It's our honor to introduce new
victim blogger, Josh Dorne, who you might've met at the Colorado Gold.
Take it away, Josh....
Let's pretend, for one second, that I know what I'm talking about. For our current intents and purposes, it doesn't matter. I mean, come on! This is the Internet. But as of this writing I've only just attended my second ever writing conference: Rocky Mountain Fiction Writer's, Colorado Gold 2016. So let's just say I've got some learning to do. That being said here's my perspective on writing conferences from the view point of a relative newcomer. At thirty-eight years old, I'm a bit late to the party. But regardless if you're younger, older, or simply just prefer words to things like real-life social interaction, a writer/author should always be moving forward in his or her writing career. Yes. It's a career. Maybe even a life choice...possibly an ill-advised one. But if you're reading this it's probably too late for you, so let's get started.

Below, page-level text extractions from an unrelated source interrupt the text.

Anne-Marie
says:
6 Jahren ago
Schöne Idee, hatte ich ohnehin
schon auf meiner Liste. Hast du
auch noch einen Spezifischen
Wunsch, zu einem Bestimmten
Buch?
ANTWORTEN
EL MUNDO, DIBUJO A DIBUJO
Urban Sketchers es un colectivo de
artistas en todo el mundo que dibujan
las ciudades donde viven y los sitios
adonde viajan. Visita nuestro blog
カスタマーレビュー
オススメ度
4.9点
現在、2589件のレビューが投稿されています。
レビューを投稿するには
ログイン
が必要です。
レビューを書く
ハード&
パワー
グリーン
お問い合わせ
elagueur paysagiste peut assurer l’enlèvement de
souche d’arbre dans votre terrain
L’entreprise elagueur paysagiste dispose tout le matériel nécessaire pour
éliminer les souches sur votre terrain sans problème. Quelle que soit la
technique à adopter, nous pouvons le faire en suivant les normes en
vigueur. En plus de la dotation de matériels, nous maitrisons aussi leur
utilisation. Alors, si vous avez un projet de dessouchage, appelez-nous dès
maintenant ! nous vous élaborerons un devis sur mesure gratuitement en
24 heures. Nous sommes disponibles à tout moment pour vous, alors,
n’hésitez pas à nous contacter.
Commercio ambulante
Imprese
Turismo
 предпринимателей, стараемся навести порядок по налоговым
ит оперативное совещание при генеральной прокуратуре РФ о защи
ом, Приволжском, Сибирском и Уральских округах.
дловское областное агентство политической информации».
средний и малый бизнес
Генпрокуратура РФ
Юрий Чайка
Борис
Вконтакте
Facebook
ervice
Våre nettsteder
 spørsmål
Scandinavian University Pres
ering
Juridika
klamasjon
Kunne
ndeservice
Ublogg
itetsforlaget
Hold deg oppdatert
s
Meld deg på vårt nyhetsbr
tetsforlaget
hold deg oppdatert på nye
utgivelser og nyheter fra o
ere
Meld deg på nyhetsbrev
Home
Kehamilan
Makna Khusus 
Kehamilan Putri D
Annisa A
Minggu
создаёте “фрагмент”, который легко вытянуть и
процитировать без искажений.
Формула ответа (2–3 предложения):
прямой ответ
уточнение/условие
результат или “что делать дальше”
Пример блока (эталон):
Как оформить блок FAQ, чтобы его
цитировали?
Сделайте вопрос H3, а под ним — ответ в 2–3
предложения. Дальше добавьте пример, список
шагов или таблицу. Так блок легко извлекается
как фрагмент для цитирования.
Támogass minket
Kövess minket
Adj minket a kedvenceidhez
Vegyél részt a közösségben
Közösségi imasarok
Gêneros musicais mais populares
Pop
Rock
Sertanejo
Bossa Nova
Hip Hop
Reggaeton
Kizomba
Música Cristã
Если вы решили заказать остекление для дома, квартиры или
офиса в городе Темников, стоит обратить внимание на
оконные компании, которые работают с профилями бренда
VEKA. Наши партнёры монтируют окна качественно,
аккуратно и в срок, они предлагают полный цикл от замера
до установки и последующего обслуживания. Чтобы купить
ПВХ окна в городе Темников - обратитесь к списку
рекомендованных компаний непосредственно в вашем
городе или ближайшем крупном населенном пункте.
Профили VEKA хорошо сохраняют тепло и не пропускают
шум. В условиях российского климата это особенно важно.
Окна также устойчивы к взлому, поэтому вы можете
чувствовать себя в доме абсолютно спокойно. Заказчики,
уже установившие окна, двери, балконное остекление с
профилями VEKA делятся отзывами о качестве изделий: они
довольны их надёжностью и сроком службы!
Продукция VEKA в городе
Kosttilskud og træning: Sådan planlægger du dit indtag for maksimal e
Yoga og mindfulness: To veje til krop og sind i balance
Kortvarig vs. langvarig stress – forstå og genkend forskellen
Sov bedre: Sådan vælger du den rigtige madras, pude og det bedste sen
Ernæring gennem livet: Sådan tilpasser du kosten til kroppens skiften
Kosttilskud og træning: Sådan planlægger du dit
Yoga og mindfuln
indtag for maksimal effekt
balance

Is a writing conference worth your time?
Short answer...yes. Or no. Possibly, maybe. In the grand scheme, a weekend (as most conferences tend to last) is not a significant period of time. And if you're new or struggling (like me) in this highly competative industry where thousands of books are self published each day, and the traditionally published duke it out Thunderdome style, this is something you should consider including in your publishing/writing journey. Why? The answer's simple: Networking. A content loaded word that strikes fear into the hearts of men, women, and whatever gender I might be by the time this posting is done. But something to remember: Everyone you meet at a conference is in a similar boat to you. Not only are conversations extremely easy to start, i.e. "What do you write?" "Are you published?" But the contacts and the people you meet are, in themselves, worth the price of admission. In my first conference alone I met two great people (and many more besides) whom I hope will be in my life and share my publishing/writing journey for many years to come.
Is a writing conference worth the money?
This question is more difficult, as is putting a price on things that are subjective depending on your position in life. Nothing can be promised inside of a conference. An agent connection or book deal cannot be guaranteed, nor should you expect one. The main things you can expect to get out of a conference are three-fold: connections (with other writers, agents, and editors), learning (such as how to write a bestseller, or the 3 Act plot structure), and experience (pitching, querying, and writering). I don't know about you, but before my first conference, not only did I have no idea how to query, but the thought of it sent my hizzie into a complete and total tizzie...because I'm hip, and with it.
So, is a conference worth it or not?
The answer to this is ultimately going to be up to you. Different people will take different things from the same experience. But if like me you're new to writing, new to publishing, or just need a new perspective from which to chase this elusive career choice, then for me the answer is yes. If you're expecting a miracle, or to be discovered and become the next JK Rowling, then it's possible that your expectation might need a slight (or drastic) adjustment. But if you want the opportunity to learn from people directly involved in the industry, speak to successful authors who've gone through what is currently keeping you up nights, and meet some cool people in the exact same boat you're in and possibly make some friends who you'll have for years to come? Then take the plunge and register for a conference near you today! You might only regret it a little bit. And that's nothing if not the dream.